1200 Jahre Steinhöring: Im Juni gibt es eine Festwoche mit Lustbarkeiten für jedes Alter und einer historischen Ausstellung. Gezeigt werden Repliken von Urkunden sowie erstmals von Funden aus Reihengräbern.

Von Michaela Pelz, Steinhöring

Vorsichtig öffnet Hobbyhistoriker Thomas Grundmann von Holly die große Dokumentenrolle. Zwar handelt es sich um Repliken, die Originale lagern im Hauptstaatsarchiv, aber es ist der Inhalt, auf den es ankommt. Denn was dort steht, sorgt dafür, dass vom 13. bis 17. Juni ganz Steinhöring auf den Beinen sein und der Ort zum Besuchermagnet avancieren wird.

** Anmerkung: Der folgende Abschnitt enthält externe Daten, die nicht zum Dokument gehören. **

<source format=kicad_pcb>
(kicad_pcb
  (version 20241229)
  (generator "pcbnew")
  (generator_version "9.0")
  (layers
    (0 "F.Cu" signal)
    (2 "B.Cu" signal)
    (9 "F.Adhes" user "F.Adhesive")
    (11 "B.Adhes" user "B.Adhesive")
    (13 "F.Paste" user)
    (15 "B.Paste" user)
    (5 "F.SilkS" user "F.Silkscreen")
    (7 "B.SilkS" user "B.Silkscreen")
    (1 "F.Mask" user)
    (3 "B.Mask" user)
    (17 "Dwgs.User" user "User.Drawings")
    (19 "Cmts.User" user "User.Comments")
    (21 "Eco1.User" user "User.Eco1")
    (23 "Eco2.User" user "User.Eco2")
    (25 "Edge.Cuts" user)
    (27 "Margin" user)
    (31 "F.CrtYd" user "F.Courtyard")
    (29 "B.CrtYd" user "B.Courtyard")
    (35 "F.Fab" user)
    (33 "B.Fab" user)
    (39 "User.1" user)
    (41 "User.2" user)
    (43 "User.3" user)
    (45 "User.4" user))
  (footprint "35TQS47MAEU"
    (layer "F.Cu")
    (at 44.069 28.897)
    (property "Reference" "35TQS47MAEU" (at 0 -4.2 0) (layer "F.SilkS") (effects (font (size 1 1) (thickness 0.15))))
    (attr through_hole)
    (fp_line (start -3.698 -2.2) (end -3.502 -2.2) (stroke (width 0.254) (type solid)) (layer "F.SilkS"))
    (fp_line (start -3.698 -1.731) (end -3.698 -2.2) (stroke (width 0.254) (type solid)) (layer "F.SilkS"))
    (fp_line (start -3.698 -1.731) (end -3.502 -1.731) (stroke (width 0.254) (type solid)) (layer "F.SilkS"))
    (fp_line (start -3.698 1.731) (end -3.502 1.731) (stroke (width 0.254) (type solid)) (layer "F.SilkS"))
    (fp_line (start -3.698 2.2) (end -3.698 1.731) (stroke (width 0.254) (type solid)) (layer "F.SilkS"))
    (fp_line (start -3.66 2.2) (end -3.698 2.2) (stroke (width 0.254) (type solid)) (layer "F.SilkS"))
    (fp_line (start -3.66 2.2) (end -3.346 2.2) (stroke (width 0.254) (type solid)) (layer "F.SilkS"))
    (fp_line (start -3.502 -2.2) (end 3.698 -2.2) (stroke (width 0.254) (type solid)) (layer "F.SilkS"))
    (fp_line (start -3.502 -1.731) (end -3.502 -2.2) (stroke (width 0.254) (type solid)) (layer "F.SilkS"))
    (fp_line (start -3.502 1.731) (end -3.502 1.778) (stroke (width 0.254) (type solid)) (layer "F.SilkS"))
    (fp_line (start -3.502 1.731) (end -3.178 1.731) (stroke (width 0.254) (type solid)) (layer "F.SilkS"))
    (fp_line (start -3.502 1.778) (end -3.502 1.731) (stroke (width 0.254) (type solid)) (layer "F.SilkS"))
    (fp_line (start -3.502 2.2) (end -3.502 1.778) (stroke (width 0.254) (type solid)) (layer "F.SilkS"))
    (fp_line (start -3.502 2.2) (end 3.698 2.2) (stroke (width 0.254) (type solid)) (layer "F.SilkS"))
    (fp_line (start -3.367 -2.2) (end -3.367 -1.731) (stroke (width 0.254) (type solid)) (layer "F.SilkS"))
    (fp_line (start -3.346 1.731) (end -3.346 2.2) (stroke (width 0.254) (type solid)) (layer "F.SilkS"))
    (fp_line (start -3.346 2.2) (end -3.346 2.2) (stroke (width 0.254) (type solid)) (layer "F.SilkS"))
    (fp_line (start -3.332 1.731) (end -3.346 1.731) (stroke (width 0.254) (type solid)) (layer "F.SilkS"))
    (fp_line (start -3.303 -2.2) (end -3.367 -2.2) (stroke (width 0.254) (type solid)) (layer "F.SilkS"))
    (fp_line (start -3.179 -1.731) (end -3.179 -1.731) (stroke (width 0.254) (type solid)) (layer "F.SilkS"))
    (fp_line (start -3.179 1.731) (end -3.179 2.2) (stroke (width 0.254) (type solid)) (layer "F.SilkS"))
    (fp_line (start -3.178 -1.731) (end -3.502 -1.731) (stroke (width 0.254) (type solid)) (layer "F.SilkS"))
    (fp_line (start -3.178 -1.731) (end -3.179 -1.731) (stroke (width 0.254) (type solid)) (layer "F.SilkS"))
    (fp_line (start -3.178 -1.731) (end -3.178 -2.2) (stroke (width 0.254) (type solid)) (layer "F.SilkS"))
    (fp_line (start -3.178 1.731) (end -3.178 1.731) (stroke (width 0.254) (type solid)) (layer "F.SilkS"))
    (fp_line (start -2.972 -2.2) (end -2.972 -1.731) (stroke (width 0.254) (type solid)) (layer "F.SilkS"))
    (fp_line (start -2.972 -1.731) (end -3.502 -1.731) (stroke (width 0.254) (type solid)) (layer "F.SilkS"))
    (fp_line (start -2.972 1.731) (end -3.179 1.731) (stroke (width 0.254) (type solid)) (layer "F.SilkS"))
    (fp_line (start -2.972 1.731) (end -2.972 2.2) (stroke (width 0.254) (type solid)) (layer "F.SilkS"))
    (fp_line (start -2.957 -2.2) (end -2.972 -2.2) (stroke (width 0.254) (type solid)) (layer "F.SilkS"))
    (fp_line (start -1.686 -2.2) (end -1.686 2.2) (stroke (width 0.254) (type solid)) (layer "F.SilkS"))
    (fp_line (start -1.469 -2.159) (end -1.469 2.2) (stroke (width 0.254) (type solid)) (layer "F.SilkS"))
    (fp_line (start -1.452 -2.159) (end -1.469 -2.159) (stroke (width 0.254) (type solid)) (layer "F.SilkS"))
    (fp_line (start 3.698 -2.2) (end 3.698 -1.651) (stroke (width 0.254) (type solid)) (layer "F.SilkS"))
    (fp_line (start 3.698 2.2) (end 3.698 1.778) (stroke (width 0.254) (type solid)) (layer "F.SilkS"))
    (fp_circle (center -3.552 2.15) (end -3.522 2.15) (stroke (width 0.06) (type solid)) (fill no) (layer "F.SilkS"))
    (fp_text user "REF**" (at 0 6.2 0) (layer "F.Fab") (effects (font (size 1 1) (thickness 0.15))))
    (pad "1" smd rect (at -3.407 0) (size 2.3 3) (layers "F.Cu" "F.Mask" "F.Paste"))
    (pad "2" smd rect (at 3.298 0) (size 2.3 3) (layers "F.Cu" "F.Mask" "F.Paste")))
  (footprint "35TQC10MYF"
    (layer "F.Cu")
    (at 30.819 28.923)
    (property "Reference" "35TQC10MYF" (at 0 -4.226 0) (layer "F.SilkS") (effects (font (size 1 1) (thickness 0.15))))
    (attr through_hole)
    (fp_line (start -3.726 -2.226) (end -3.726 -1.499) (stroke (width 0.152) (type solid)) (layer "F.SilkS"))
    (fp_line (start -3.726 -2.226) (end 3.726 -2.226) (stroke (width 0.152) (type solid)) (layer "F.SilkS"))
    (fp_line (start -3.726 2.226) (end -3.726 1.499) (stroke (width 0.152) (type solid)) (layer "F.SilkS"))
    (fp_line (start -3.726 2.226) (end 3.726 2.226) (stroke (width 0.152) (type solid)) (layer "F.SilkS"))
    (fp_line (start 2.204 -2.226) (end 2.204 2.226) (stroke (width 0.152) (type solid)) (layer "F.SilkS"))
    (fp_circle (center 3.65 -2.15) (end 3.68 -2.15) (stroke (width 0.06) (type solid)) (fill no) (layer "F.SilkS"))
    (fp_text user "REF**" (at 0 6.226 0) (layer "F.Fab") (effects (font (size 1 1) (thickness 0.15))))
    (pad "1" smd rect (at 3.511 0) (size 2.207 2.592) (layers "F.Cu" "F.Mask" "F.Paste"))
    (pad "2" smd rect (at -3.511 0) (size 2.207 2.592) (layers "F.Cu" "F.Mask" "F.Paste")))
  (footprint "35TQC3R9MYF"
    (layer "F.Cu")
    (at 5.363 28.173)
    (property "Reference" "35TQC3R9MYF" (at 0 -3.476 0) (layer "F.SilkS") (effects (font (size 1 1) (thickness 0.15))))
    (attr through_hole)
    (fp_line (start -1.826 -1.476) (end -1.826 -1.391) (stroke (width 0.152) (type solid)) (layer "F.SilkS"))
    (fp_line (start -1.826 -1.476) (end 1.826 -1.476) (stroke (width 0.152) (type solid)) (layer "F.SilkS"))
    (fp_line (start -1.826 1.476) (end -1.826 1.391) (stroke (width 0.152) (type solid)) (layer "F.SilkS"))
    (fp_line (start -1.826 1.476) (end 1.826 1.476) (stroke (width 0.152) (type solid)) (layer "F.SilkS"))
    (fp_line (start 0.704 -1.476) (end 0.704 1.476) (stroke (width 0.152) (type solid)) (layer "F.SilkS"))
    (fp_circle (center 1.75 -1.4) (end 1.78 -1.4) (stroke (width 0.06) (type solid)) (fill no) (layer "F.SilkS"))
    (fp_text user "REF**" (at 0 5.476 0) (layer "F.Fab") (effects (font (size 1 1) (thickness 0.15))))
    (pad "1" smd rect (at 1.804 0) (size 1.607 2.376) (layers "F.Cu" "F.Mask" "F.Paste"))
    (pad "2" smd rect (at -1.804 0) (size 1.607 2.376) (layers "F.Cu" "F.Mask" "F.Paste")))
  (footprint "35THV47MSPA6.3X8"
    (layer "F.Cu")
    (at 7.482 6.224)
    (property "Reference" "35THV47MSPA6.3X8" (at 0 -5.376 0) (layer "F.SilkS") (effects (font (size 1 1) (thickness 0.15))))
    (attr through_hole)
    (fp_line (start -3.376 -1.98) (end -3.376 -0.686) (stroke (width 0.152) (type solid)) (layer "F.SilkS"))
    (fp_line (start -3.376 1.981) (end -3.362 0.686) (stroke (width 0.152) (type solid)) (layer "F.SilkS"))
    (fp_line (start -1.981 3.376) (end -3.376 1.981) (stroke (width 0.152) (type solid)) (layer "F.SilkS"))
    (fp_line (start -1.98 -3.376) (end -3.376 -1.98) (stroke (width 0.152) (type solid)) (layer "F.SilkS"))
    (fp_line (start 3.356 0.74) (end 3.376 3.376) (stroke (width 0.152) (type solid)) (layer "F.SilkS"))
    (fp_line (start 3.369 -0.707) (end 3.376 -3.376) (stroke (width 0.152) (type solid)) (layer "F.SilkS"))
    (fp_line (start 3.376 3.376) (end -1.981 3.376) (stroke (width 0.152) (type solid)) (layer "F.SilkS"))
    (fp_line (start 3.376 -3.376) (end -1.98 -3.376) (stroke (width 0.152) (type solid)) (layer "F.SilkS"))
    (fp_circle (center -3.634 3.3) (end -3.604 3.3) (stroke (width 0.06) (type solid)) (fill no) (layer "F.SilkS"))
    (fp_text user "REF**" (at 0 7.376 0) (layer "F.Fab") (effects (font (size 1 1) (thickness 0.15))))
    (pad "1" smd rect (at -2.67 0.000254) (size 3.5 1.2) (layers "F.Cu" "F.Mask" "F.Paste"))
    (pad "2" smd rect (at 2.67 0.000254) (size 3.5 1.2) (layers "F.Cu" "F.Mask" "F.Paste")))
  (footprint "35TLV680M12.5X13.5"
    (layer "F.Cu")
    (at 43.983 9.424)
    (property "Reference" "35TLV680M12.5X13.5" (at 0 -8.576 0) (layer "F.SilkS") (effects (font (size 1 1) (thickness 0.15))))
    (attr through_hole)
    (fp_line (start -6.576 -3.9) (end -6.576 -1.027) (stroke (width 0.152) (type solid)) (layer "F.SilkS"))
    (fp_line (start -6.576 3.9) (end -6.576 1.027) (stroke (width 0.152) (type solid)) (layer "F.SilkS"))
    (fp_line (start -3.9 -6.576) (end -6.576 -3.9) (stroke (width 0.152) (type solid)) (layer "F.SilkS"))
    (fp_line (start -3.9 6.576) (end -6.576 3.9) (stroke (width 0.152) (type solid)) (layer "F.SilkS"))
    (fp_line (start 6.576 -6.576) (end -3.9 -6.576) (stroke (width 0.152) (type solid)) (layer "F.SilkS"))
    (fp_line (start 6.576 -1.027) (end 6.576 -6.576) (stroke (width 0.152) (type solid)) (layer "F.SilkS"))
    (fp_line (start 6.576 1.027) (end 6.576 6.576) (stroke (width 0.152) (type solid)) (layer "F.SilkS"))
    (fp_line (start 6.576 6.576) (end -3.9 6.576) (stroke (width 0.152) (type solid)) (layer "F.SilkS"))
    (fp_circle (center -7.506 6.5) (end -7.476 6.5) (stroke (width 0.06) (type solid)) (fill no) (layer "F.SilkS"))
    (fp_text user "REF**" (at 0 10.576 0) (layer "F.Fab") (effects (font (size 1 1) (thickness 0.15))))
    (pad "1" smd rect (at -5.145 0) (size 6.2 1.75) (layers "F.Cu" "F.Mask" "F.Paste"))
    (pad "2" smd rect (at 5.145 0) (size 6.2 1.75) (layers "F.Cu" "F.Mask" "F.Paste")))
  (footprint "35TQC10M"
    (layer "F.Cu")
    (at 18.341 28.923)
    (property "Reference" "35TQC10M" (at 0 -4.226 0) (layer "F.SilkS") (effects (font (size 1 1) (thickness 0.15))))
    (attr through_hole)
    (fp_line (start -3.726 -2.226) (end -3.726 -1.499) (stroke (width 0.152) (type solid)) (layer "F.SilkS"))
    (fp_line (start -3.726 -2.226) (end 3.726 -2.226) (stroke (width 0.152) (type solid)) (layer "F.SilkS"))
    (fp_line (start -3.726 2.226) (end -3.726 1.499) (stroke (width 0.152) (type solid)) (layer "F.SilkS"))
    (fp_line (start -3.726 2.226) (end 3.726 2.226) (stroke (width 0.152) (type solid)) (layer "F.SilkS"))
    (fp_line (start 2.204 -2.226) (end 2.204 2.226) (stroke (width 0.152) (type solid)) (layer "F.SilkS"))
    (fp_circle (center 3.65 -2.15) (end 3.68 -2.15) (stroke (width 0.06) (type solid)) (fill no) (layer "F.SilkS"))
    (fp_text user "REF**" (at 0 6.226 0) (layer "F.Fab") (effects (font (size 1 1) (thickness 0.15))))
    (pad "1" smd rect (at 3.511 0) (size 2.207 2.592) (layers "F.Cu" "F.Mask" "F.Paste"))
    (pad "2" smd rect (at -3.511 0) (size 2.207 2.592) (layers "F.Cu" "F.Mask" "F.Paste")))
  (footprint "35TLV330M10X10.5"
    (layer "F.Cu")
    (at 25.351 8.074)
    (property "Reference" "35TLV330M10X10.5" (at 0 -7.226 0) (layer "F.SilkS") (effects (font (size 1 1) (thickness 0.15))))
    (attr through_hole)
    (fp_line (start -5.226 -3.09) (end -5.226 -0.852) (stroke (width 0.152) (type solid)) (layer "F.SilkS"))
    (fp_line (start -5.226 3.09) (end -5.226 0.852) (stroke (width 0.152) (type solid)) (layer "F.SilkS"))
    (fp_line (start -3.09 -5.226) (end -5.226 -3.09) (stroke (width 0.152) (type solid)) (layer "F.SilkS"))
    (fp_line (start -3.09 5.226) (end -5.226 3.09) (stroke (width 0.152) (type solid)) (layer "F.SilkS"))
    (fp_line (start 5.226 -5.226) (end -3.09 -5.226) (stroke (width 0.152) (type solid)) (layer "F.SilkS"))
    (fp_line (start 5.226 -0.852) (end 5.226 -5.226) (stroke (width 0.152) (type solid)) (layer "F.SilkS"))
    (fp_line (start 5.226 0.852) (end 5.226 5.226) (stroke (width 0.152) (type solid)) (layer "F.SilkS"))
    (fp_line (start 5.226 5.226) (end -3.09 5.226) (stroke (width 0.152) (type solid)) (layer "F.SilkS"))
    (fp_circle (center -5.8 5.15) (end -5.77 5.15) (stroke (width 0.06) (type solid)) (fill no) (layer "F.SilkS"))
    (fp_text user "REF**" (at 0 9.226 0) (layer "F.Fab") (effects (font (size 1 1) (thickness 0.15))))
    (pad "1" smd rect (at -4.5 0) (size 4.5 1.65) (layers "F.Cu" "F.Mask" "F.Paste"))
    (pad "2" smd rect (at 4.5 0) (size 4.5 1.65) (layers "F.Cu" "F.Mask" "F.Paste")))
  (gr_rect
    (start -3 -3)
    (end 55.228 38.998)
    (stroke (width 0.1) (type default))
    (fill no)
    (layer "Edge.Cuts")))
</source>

Auf dem ersten Dokument, aus den "Traditionen" des Hochstifts Freising, ist eine Schenkung vermerkt: Ein Kirchenmann namens Mahali übereignet Bischof Hitto das vom Vater ererbte "Steinheringa". Datum: 9. April 824. So gibt es den Ort also offiziell seit 1200 Jahren. Verglichen damit, nimmt sich das 150-jährige Bestehen der Freiwilligen Feuerwehr, das ebenfalls gefeiert wird, fast bescheiden aus.

Die erste urkundliche Erwähnung stammt aus dem Jahr 824. Zu finden ist sie in den 'Freisinger Traditionen'. (Foto: Peter Hinz-Rosin)

Doch bewohnt war die Gegend rund um die "Siedlung der Leute des Steinher", benannt nach einem Edlen der Bajuwaren aus der Merowingerzeit, bereits vor der ersten urkundlichen Erwähnung des Ortes. Das bezeugen Funde in Form von Waffen, Schmuck oder Geschirr aus dem Neolithikum sowie aus Bronze-, Urnenfelder- und Römerzeit.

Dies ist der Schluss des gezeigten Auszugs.